Bilqis tiba - tiba  memandang Dido, yang langsung disambut dengan anggukan kepala oleh pemuda itu.

"Ini Om, bukti itu ada di handphone saya," Bilqis menyodorkan handphone-nya pada Papa Devano, dan pria berusia 40-an itu begitu terkejut saat melihat isi vlog Bilqis.

"Kenapa, Mas?" Tanya Mama Devano khawatir melihat perubahan raut wajah suaminya.

"A-aku tak mengira ternyata Mbak Helena selama ini...,"
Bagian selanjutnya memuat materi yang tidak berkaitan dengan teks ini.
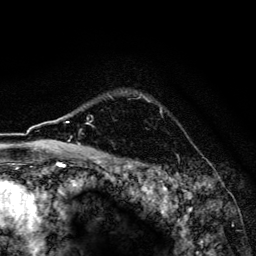
Breast MRI, one axial slice. Position 123 of 134 along the scan axis. Cropped to one breast. Dynamic contrast-enhanced series, time point 2 of 6 at this slice position (early post-contrast). 3 T. TE 4.2 ms, TR 8.6 ms. 1.2 mm slice thickness. 256 × 256 image matrix, field of view 160 × 160 mm. Female patient.
Outlined on this slice (semi-automatically segmented with operator editing):
- enhancing-tissue mask used for the functional tumour volume (all voxels passing the contrast-enhancement thresholds inside the analysis volume; usually the tumour): bounding box (x1, y1, x2, y2) in pixels: (139, 93, 144, 98)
"Maaf, apakah orang tua pasien Devano sudah datang?" Tiba - tiba seorang perawat keluar dari ruang tindakan IGD, membuat semua terperangah, dan  menoleh.

******

Dengan berbagai peralatan medis yang menghiasi tubuhnya, di ruang ICU, sudah tiga hari Mocca belum juga sadarkan diri.  Papa - Mama Devano sangat khawatir menyaksikan kondisi anak mereka satu - satunya itu.

"Emak..Emak..," apalagi dalam kondisinya yang memprihatinkan, racauan itu yang terus keluar dari mulut Mocca, membuat Mama Devano begitu bingung mendengar anaknya terus merintih dan meracau memanggil Emak.

"Siapa 'Emak', Mas? Kenapa anak kita terus memanggil 'Emak'?" Mama Devano berkata gundah, pada suaminya.

Ini sudah kali kedua, wanita cantik itu mendengar Mocca menyebut, 'Emak,' setelah dia mendengarnya saat Mocca kecanduan tempo hari, siapa Emak? Ke-kenapa anaknya mencari  - cari Emak dalam sakitnya, kenapa bukan mencari dia, ibunya?

"Entahlah, Angela," Papa Devano menghela napas, juga gundah. "Sepertinya seseorang yang disebut 'Emak' itu sangat penting bagi Devano,"

*****

"Ehm, di antara kalian, apakah ada yang mengenal seseorang yang bernama 'Emak'?"
Suatu siang, saat anak - anak Doppelganger, Bilqis dan Amanda datang membezuk, Papa Devano melontarkan pertanyaan itu.

Pria itu tampak sudah mulai putus asa, sudah hari keempat Devano anaknya masih tetap belum sadar. Dan hampir tiap hari, Angela istrinya menangis setiap kali mendengar Devano meracau, memanggil - manggil 'Emak'. Rasa penasaran memenuhi pikiran pria konglomerat itu.

"Emak?" Dido saling berpandangan dengan sahabat - sahabatnya.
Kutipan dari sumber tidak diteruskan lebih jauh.